Clinical and Pathological Findings

Numerous clinical syndromes have been attributed to Lyme borreliosis in domestic animals, including limb and joint disease and renal, neurologic, and cardiac abnormalities. In dogs, intermittent, recurrent lameness; fever; anorexia; lethargy; and lymphadenopathy with or without swollen, painful joints are the most commonly observed clinical signs. The second most common syndrome associated with Lyme borreliosis is renal failure and is generally fatal. It is characterized by uremia, hyperphosphatemia, and severe protein-losing nephropathy, often accompanied by peripheral edema. Bernese Mountain Dogs and Labrador Retrievers in particular often show high Borrelia-specific antibody levels; immune complexes in kidney tissues lead to severe inflammation. In human medicine, single case reports have described abnormalities with bradycardia with the cardiac form of Lyme borreliosis, while facial paralysis and seizure disorders are thought to be expressions of the neurologic form.
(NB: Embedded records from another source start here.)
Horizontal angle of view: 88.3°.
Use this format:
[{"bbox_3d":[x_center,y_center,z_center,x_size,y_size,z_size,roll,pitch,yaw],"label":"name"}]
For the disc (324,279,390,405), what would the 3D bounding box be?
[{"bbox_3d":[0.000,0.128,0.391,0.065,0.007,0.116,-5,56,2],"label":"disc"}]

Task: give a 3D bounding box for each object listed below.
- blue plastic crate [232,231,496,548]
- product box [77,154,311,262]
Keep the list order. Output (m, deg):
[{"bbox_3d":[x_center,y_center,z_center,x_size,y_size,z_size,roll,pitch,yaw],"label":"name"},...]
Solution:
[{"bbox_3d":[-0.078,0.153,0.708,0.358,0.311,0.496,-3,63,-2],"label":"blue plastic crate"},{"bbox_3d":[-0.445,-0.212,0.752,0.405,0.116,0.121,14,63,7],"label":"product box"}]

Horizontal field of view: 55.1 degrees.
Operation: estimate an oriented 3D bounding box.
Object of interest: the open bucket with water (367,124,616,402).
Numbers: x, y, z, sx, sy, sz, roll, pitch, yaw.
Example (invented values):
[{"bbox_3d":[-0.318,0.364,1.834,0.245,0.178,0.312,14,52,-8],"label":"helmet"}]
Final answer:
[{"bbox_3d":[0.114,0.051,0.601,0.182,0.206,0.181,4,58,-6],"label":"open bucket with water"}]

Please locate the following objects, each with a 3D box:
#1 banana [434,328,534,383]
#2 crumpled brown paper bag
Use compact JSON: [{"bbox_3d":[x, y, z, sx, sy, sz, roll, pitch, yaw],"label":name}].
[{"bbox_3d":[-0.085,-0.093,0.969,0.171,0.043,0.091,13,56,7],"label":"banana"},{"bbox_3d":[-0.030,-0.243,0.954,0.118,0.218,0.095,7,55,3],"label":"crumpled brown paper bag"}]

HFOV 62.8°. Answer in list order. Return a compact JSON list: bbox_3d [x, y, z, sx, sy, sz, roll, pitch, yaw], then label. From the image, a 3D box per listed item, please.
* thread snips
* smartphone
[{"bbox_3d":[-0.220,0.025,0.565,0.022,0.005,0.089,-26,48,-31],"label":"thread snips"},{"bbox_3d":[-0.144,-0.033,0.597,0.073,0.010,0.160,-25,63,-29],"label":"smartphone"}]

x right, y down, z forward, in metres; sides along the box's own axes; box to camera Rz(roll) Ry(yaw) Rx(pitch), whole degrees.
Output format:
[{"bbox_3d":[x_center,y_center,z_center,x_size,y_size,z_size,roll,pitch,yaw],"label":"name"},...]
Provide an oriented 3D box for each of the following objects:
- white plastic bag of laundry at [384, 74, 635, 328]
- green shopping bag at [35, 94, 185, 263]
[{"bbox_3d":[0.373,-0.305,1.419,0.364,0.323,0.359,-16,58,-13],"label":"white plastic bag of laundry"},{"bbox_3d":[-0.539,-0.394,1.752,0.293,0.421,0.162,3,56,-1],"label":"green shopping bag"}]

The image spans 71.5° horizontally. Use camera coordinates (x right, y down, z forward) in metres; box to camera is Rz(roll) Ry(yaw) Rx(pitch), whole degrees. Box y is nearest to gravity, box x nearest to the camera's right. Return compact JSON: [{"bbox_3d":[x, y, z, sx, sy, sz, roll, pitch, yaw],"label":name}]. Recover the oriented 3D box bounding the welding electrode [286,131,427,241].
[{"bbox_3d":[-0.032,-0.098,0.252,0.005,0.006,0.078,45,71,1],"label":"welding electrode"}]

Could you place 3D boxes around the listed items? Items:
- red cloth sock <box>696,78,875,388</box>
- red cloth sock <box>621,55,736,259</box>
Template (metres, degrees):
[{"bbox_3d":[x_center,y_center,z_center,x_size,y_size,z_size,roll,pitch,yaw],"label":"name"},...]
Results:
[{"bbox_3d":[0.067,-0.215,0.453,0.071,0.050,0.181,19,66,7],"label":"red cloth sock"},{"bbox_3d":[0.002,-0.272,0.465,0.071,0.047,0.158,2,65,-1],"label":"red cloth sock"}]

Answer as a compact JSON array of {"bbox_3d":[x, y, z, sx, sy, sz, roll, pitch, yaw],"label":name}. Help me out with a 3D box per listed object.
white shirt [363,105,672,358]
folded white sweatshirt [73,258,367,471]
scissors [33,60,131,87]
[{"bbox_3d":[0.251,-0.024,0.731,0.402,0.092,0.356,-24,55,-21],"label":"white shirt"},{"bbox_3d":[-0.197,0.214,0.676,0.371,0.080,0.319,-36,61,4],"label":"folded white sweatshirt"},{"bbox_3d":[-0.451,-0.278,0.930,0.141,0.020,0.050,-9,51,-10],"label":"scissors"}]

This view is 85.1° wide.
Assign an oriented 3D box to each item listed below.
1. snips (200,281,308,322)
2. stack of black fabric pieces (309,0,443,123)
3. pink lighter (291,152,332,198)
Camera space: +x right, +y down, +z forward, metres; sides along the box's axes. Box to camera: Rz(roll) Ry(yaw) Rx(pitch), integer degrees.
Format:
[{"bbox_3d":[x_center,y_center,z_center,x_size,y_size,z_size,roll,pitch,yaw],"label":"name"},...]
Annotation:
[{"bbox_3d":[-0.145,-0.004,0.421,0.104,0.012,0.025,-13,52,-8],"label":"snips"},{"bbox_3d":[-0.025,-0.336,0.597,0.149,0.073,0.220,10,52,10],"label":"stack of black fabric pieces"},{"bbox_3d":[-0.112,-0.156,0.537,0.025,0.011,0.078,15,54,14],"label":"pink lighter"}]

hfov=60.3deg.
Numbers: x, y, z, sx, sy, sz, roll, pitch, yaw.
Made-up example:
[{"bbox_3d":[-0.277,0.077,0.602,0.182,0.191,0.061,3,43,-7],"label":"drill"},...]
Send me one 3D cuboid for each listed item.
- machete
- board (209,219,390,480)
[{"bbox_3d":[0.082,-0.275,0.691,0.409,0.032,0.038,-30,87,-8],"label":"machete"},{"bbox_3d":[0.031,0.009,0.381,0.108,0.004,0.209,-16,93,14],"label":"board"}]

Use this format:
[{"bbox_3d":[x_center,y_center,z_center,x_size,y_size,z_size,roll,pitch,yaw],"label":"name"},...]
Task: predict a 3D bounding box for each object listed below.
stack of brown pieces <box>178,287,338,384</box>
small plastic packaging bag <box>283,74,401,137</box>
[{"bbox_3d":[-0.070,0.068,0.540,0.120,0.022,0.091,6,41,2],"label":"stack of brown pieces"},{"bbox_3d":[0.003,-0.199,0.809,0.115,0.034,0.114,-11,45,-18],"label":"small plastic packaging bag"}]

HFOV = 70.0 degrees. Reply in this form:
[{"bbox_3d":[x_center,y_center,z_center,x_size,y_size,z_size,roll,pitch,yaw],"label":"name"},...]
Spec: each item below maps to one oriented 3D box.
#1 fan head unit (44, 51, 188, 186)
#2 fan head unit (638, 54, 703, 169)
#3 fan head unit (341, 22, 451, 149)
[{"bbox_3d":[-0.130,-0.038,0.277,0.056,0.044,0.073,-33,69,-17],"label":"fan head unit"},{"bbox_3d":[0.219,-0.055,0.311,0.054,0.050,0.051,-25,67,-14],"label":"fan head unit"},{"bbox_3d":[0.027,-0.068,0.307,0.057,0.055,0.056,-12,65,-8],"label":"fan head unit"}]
Diagnosis is based on history, clinical signs, elimination of other diagnoses, laboratory data, epidemiologic considerations, and response to antibiotic therapy. Autoimmune panels, CBC, blood chemistry, radiographs, and other laboratory data are generally normal, except for results pertaining directly to the affected system (eg, soft-tissue swelling in limbs, neutrophil accumulation in synovial fluids of affected joints, uremia in renal disease).
Clinical signs for Lyme borreliosis are nonspecific. In addition to other orthopedic disorders (eg, trauma, osteochondritis dissecans, immune-mediated diseases), other infections should be considered. Anaplasma phagocytophilum can also induce intermittent, recurrent lameness. A. phagocytophilum is transmitted by the same ticks, and epidemiologic studies have revealed that up to 30% of all dogs in central Europe carry antibodies specific for this agent. Mixed infections should be considered when clinical signs are apparent.

Serologic testing for antibodies specific for B. burgdorferi sensu lato is an adjunct to clinical diagnosis. Antibodies can be detected with ELISA (including rapid test systems) and protein immunoelectrophoresis (Western blot). Due to their low specificity, indirect immunofluorescent antibody assays are no longer recommended. The standard procedure for antibody detection is a two-tiered approach in which samples are screened with a sensitive ELISA, and only positively reacting samples are rechecked with a specific Western blot assay. Western blot testing helps to differentiate the immune response elicited by infection from that induced by vaccination.

Alternatively, blood or serum samples can be tested with peptide-based assays (C6 peptide), which is specific for infection-induced antibodies. However, demonstration of specific antibodies indicates exposure to bacterial antigen only and does not equate to clinical disease. About 5–10% of dogs in central Europe carry Borrelia-specific antibodies with no clinical signs. Additionally, false-negative results can occur with the C6 peptide assays shortly after infection. Long incubation periods, persistence of antibodies for months to years, and the disassociation of the antibody response from the clinical stage of disease make diagnosis by blood testing alone impossible.

Isolation of B. burgdorferi sensu lato by culture or detection of specific DNA by PCR from joints, skin tissue samples, or other sources may also be helpful in diagnosis. However, direct detection of the organism is difficult, time consuming (up to 6 wk for culture), and in most cases produces negative results. Only a positive result is meaningful. Blood samples are generally negative, because the organism resides in tissue and not in the circulation.